**** Source extract ****

The highway connects Odawara in the western side of Kanagawa Prefecture to Fujiyoshida, a city on the northern side of Mount Fuji in Yamanashi Prefecture. From its eastern terminus at National Routes 1 and 255 in Odawara, the road travels west to the eastern limit of Fuji-Hakone-Izu National Park. The highway travels through the northern portion of the park, exiting it at its northwestern corner. Next the highway has a junction with the Tōmei Expressway in Gotemba. It then travels across the city and then enters the neighboring town, Oyama. In Oyama, the road has a junction with Higashifuji-goko Road. It then hugs the southern shore of Lake Yamanaka, the largest of the Fuji Five Lakes before crossing into Fujiyoshida where it meets its western terminus at an intersection with National Route 137.

**** Records shown ****

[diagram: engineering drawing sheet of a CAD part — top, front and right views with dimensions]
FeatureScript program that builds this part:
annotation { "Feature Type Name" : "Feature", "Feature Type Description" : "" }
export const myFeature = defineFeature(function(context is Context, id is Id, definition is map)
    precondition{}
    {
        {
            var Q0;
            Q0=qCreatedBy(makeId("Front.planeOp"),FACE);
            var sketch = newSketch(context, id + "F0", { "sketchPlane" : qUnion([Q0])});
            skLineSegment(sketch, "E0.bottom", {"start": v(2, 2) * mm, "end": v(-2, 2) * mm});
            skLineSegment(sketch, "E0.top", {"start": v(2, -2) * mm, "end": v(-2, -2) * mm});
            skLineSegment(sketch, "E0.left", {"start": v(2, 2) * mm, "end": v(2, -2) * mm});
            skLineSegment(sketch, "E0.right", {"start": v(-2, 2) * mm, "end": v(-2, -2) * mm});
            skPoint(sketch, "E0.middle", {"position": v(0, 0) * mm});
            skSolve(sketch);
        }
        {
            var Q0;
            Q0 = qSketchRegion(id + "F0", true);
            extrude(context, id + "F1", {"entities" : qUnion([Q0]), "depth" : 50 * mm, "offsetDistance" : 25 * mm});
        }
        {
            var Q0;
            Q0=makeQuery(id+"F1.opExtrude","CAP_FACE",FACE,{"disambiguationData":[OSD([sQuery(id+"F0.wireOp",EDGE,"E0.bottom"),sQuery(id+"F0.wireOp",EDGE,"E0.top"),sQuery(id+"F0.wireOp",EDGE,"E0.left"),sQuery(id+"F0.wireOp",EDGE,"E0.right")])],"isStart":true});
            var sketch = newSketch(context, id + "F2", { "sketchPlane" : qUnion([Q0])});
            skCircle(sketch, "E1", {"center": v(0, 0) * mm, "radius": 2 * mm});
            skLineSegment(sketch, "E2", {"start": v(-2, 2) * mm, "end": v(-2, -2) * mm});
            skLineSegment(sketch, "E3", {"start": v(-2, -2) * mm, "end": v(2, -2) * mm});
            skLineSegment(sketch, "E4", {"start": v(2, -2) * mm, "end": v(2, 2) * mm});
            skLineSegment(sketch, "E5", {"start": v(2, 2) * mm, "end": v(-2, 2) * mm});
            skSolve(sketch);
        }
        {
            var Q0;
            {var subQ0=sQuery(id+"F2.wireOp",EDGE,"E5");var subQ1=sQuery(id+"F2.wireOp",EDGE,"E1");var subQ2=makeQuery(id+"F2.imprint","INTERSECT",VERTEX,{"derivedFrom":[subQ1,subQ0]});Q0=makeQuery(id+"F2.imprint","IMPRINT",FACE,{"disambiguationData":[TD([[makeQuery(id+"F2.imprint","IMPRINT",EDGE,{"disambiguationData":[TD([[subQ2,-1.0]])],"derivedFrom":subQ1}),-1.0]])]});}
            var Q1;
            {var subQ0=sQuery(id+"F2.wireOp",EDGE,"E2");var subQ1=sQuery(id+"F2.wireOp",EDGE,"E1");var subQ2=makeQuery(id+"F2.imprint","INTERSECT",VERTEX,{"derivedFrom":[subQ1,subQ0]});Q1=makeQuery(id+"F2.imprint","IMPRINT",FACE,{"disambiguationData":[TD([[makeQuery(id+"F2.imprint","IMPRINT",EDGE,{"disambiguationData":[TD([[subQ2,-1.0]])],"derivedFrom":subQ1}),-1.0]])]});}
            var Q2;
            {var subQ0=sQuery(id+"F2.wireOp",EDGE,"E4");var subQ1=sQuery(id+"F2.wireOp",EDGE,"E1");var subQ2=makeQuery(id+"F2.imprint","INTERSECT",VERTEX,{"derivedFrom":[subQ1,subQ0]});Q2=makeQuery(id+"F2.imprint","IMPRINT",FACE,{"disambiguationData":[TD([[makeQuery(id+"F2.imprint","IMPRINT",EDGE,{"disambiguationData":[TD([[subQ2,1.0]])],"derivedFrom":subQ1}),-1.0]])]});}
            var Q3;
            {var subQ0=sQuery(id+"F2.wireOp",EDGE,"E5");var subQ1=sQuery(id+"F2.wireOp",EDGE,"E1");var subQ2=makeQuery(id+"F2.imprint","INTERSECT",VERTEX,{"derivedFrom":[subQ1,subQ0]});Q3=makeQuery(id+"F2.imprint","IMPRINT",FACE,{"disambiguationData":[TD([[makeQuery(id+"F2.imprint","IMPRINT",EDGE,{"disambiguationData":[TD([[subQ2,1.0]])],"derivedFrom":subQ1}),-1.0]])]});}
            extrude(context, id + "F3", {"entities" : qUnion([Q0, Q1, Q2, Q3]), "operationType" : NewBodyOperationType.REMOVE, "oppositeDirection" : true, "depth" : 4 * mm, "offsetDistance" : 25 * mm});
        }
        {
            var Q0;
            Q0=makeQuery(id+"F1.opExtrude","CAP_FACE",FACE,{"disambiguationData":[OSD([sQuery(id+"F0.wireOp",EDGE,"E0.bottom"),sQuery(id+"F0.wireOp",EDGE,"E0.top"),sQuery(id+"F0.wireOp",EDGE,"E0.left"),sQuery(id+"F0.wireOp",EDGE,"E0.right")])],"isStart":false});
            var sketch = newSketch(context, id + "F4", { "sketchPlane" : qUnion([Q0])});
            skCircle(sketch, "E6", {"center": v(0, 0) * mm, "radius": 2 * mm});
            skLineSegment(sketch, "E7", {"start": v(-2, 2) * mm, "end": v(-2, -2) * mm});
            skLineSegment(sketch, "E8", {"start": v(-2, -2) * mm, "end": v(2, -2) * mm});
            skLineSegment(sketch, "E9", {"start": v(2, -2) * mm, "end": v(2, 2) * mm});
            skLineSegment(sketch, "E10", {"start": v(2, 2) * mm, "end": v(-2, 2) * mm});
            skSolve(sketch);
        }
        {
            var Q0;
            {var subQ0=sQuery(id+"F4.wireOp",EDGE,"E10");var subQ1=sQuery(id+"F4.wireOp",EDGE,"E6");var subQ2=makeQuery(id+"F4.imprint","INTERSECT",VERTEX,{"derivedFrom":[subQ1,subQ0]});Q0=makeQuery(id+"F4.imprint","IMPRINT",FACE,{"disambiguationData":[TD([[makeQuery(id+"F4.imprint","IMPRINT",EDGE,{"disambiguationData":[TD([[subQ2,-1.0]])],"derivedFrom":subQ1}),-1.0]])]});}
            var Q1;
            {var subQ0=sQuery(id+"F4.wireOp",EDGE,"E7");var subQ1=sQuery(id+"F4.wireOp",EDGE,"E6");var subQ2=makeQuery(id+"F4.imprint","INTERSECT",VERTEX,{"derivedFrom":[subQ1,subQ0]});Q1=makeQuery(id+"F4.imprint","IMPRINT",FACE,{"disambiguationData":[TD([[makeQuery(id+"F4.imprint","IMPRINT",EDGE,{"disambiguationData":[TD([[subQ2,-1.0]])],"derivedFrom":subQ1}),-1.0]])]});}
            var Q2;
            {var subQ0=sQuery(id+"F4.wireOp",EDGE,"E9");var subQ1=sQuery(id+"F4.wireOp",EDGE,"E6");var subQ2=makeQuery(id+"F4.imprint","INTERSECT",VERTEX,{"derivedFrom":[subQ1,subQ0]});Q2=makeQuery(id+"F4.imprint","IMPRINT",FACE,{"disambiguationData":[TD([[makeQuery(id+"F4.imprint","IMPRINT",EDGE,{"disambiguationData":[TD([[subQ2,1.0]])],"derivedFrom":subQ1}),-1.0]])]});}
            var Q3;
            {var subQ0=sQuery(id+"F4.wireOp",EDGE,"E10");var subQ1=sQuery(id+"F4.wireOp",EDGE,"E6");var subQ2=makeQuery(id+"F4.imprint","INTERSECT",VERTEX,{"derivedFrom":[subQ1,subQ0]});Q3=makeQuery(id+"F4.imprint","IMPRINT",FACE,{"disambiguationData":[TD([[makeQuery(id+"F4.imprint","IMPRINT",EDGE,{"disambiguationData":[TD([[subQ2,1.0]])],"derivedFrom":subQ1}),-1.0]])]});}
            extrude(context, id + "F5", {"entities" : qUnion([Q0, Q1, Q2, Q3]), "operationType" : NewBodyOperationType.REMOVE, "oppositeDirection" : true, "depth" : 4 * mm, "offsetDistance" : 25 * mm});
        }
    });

****

— Questions on the material —
**a.** According to the highway description, in which city does the road have a junction with the Tōmei Expressway?
**b.** Copy the highway description exactly from "The highway connects" to "National Route 137.".

— Your responses —
**a.** Gotemba

**b.**
The highway connects Odawara in the western side of Kanagawa Prefecture to Fujiyoshida, a city on the northern side of Mount Fuji in Yamanashi Prefecture. From its eastern terminus at National Routes 1 and 255 in Odawara, the road travels west to the eastern limit of Fuji-Hakone-Izu National Park. The highway travels through the northern portion of the park, exiting it at its northwestern corner. Next the highway has a junction with the Tōmei Expressway in Gotemba. It then travels across the city and then enters the neighboring town, Oyama. In Oyama, the road has a junction with Higashifuji-goko Road. It then hugs the southern shore of Lake Yamanaka, the largest of the Fuji Five Lakes before crossing into Fujiyoshida where it meets its western terminus at an intersection with National Route 137.